Whether that particular repo was ever really "usable" with fossil is a matter of debate ;).
(For those who don't know: the netbsd repository is the single-largest known use of fossil.)
Is it possible to open a new check-out in reasonable time? Is it fast to detect changed files? Is browsing the repository through the web UI still a pleasant experience?
Fossil's manifest format, which lists all files in each checkin, doesn't scale well to repos of that size, causing some pain in all of the cases you mention. The "delta manifest" format was, IIRC, added because of that repository, but that format still requires (for many (most?) purposes) loading both the small delta manifest and its full-length parent manifest, so the delta manifest offers a storage savings but does not improve runtimes for many cases (e.g. browsing /dir).

__Try it__
Repeat the whole forum post about fossil and the netbsd repository word for word. The listing that comes next isn't needed for anything here.

__The data__
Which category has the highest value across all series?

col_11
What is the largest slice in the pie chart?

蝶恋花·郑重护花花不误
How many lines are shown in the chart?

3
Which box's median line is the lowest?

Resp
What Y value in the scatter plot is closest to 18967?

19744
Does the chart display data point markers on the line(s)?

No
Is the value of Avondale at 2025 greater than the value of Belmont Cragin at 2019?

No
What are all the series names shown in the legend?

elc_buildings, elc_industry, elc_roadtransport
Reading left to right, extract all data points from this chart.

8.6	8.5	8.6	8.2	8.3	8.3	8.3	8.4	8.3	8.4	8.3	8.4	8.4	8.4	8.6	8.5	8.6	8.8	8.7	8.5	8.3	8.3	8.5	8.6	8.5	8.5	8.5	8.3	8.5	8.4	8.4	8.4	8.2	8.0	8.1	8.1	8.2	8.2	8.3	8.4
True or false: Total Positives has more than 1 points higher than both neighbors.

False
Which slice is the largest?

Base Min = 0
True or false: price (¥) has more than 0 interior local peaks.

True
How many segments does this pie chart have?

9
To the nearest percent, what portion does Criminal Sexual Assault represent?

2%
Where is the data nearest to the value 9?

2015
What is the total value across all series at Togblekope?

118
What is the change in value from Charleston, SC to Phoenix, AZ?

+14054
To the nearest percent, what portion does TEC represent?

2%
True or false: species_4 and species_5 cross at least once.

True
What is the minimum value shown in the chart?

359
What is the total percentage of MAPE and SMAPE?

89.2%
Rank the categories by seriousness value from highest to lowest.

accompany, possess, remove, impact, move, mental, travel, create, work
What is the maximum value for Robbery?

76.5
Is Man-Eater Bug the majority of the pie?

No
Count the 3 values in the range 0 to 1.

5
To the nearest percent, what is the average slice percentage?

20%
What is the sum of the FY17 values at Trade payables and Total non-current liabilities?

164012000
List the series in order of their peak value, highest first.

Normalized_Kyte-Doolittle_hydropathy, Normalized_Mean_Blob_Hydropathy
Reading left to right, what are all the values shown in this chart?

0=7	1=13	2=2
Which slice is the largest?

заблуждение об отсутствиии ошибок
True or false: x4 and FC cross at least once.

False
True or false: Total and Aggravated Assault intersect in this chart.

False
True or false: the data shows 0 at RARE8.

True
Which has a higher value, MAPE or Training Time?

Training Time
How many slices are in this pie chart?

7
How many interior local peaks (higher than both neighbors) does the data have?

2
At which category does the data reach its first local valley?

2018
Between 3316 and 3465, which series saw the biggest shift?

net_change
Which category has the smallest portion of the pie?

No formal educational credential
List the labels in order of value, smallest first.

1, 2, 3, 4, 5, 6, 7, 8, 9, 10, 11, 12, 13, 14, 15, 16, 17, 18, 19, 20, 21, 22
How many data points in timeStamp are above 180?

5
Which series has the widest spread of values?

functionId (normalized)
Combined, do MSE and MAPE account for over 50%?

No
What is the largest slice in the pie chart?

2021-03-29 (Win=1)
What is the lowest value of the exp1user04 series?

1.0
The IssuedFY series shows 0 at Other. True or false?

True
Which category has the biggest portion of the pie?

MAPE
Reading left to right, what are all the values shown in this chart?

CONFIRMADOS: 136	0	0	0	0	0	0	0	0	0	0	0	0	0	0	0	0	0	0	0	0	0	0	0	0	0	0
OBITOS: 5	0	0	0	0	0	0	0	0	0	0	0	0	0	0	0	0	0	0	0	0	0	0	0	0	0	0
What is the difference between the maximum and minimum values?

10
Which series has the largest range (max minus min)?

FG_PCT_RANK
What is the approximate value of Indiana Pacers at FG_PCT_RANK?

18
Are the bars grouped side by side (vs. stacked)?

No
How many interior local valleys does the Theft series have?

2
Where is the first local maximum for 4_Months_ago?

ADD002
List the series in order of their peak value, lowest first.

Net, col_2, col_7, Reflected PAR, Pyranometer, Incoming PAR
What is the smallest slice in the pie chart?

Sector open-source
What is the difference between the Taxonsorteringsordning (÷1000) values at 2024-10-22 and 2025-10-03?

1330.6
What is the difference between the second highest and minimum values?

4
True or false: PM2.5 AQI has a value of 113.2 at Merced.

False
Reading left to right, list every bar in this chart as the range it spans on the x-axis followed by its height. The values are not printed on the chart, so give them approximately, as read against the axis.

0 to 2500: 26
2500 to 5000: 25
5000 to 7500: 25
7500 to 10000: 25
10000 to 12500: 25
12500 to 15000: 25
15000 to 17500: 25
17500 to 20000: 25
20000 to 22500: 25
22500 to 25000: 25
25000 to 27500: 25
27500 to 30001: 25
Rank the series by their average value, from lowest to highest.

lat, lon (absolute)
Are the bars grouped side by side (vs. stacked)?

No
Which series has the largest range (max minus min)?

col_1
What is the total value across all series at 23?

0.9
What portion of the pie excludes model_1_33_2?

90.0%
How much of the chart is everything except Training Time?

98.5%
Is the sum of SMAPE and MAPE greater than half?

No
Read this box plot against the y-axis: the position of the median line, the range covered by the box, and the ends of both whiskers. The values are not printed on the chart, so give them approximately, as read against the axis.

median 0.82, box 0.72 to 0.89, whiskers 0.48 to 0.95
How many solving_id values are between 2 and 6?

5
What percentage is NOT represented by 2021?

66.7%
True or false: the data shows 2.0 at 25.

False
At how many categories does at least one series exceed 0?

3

__Exercise answer__
Whether that particular repo was ever really "usable" with fossil is a matter of debate ;).
(For those who don't know: the netbsd repository is the single-largest known use of fossil.)
Is it possible to open a new check-out in reasonable time? Is it fast to detect changed files? Is browsing the repository through the web UI still a pleasant experience?
Fossil's manifest format, which lists all files in each checkin, doesn't scale well to repos of that size, causing some pain in all of the cases you mention. The "delta manifest" format was, IIRC, added because of that repository, but that format still requires (for many (most?) purposes) loading both the small delta manifest and its full-length parent manifest, so the delta manifest offers a storage savings but does not improve runtimes for many cases (e.g. browsing /dir).